You are an AI agent.
Available MCP tools:
{tools_text}
Return ONLY JSON in this format:
tool
}}
"""
response = client.chat.completions.create(
model="gpt-4.1-mini",
messages=[
{"role": "system", "content": system_prompt},
{"role": "user", "content": user_prompt}
],
temperature=0
)
llm_output = response.choices[0].message.content
print("\nLLM OUTPUT:") #>4
print(llm_output)
action = json.loads(llm_output)
result = await session.call_tool(
action["tool"],
action["arguments"]
)
print("\nMCP TOOL RESULT:") #>6
print(result)
asyncio.run(main())
6c.2 Test
python ai_demo_06c_mcp_llm_client.py
#1,2 DYNAMIC MCP TOOL LIST:
- read_shipment_status: Use this tool to get shipment status. Valid truck_id values: truck_12, truck_18.
- read_supplier_status: Use this tool to get supplier status.
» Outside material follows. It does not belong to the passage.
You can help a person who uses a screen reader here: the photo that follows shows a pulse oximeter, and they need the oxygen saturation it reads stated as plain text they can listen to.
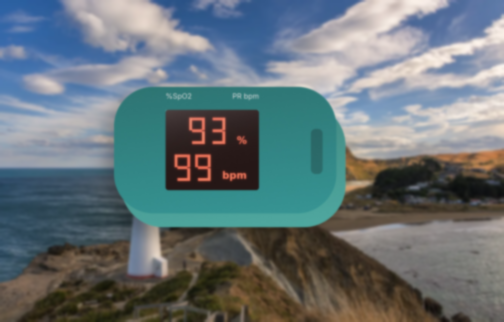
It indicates 93 %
Valid supplier_id values: supplier_a, supplier_b.
#3,4 LLM OUTPUT:
{
"tool": "read_supplier_status",
"arguments": {
"supplier_id": "supplier_a"
}
}
#5,6 MCP TOOL RESULT:
meta=None content=[TextContent(type='text', text='Supplier A has an outage affecting brake components.', annotations=None, meta=None)] structuredContent={'result': 'Supplier A has an outage affecting brake components.'} isError=False
For Step 6c — MCP + LLM tool choice, the key @1–@9 capabilities used are:
Strongly used
@7 Structured constrained output generation
LLM generated valid tool-call JSON:
{
"tool": "read_supplier_status",
"arguments": {
"supplier_id": "supplier_a"
}
}
@8 Semantic interpretation / inference LLM understood:
- “What is the status of supplier A?” means use:
- read_supplier_status not:
- read_shipment_status
@2 Contextual token dependency tracking LLM used the dynamically injected MCP tool list:
- read_shipment_status
- read_supplier_status
- valid ids…
- and connected it to the user request.
Also used
@1 Latent pattern generalization / approximation. It mapped “supplier A” to supplier_a after the valid IDs were provided.
**@9 Hierarchical planning / workflow synthesis. Lightly used. The workflow was simple:
- choose tool → fill args → return JSON
- Not central here
@3 Semantic feature abstraction. Underlying TF mechanism, not directly visible.
@4 Human-language robustness. Would matter if input had typos.
@5 Semantic normalization / ontology alignment. Lightly present in mapping “supplier A” → supplier_a.
@6 Explanation/summarization synthesis. Not used yet because the demo stops at tool result.